──────── Source material

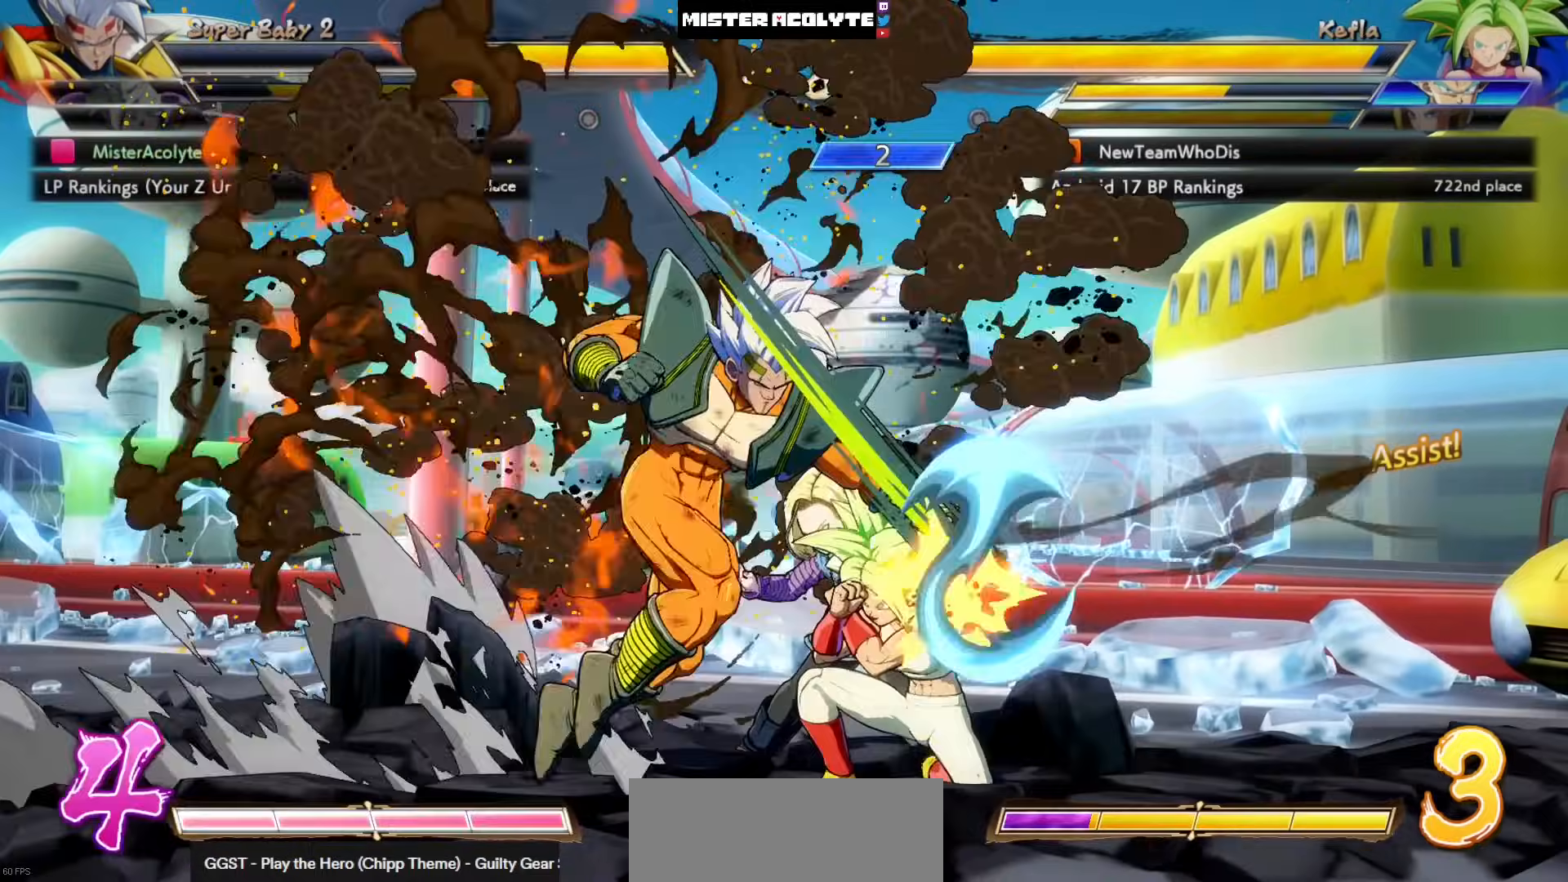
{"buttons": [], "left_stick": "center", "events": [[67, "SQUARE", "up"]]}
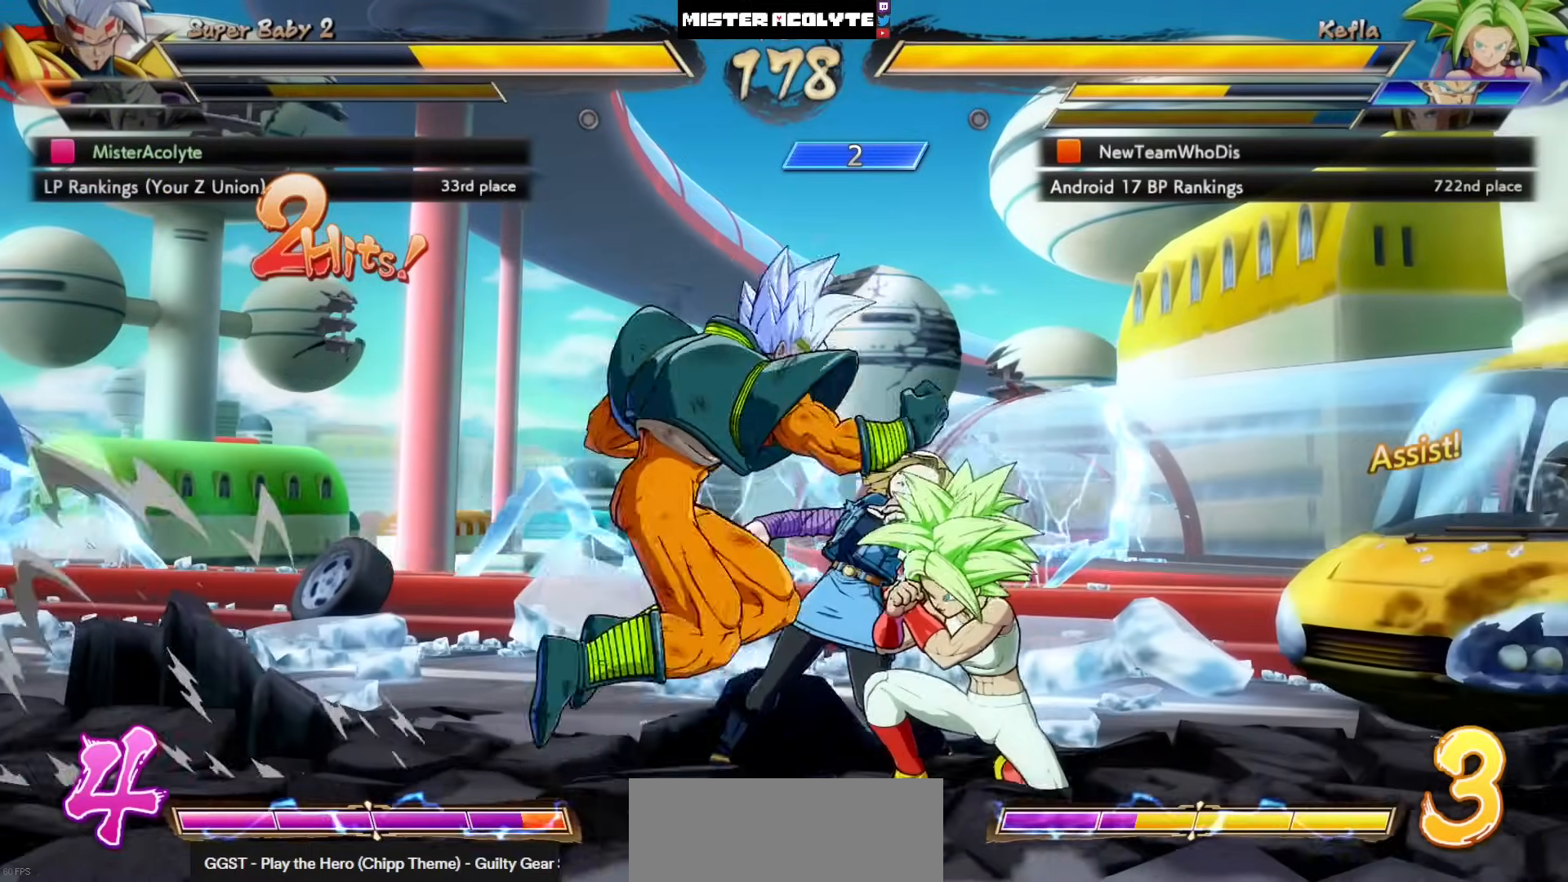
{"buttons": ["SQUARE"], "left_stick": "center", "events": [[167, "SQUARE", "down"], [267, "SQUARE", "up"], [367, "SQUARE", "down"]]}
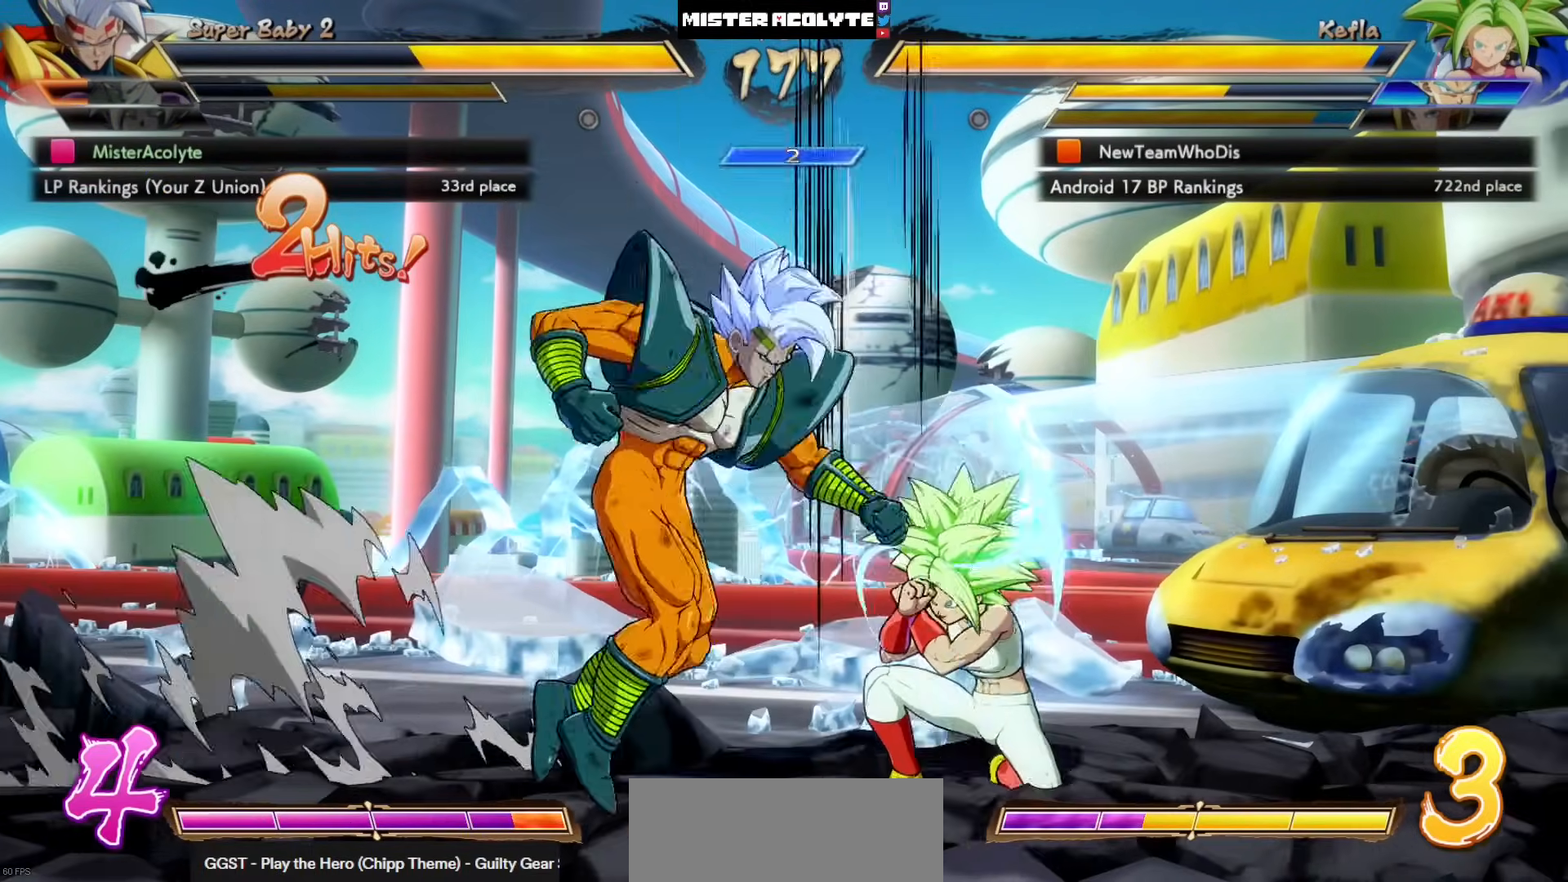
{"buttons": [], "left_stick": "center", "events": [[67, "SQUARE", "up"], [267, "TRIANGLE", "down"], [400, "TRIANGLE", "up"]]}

────────────────

What is needed is the whole listing again, set down exactly, without its pictures.

{"buttons": [], "left_stick": "center", "events": [[67, "SQUARE", "up"]]}
{"buttons": ["SQUARE"], "left_stick": "center", "events": [[167, "SQUARE", "down"], [267, "SQUARE", "up"], [367, "SQUARE", "down"]]}
{"buttons": [], "left_stick": "center", "events": [[67, "SQUARE", "up"], [267, "TRIANGLE", "down"], [400, "TRIANGLE", "up"]]}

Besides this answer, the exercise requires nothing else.